Without knowing more about your data, I cannot give any definitive recommendations, but I have a few suggestions you could consider assuming that the estimation of zero abundance for these clusters is not expected biologically.

That removing the cluster with few cells resulted in other clusters being mapped with non-zero abundance estimates suggests that you may have either (1) a large number of clusters or (2) clusters which are fairly similar in expression, particularly to the cluster with few cells. For either case, many abundance estimation pipelines can run into issues. One approach that may work would be to combine similar smaller clusters into larger groups as appropriate (e.g., combine subsets of CD4+ T cells into a CD4+ T cell group) for the abundance estimation step, assuming that within each group the relative abundance of each smaller cluster is preserved between snRNA-seq and ST data.
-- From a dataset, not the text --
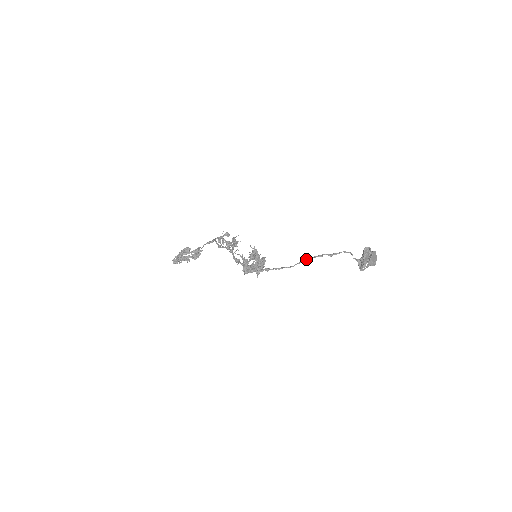
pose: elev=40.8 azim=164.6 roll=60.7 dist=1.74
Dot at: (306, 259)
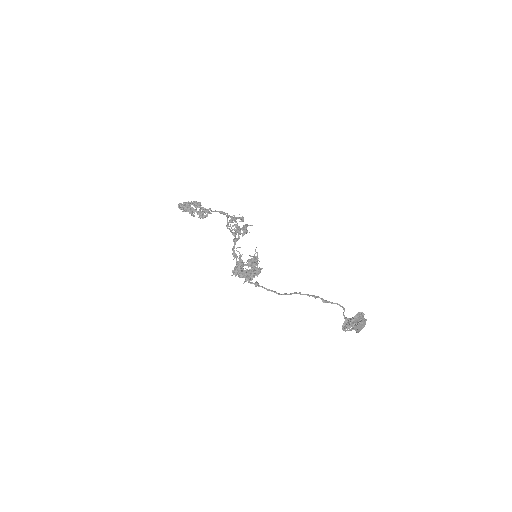
Dot at: (299, 293)
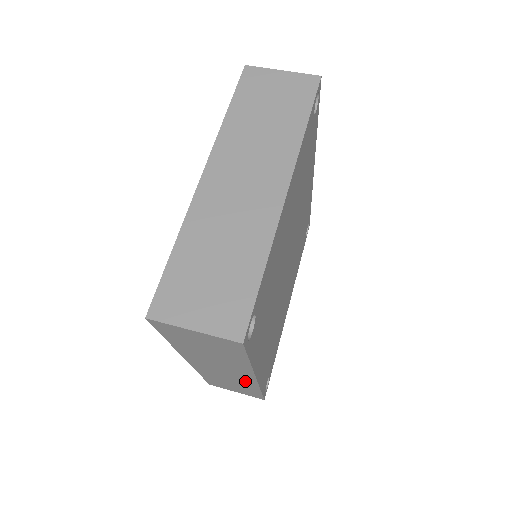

Often this can be a reasonable assumption for paired samples even for scRNA-seq as many of the effects of cell dissociation impact broader lineages differentially more than closely-related sublineages. I would assume this would hold just as well or better for snRNA-seq. That being said, this is fundamentally a biological consideration, so of course the specific details of your tissue and data will matter.

If you do this, you can let CytoSPACE map according to these broader cell groups and then simply add the full annotation for downstream analyses. CytoSPACE samples cells at random by input cell type, so it is likely that the fractions actually mapped will match the fractions of the clusters within the broader groups. If you want to absolutely ensure that these fractions are preserved, you can convert the output of the cell fraction estimation step over larger groups to the full cluster-level values and then pass that file in directly.

Finally, if the above does not seem to fit your situation well, I would also recommend confirming that you are using the Seurat version (v3) included with CytoSPACE dependencies, as there are some slight differences in behavior between the versions.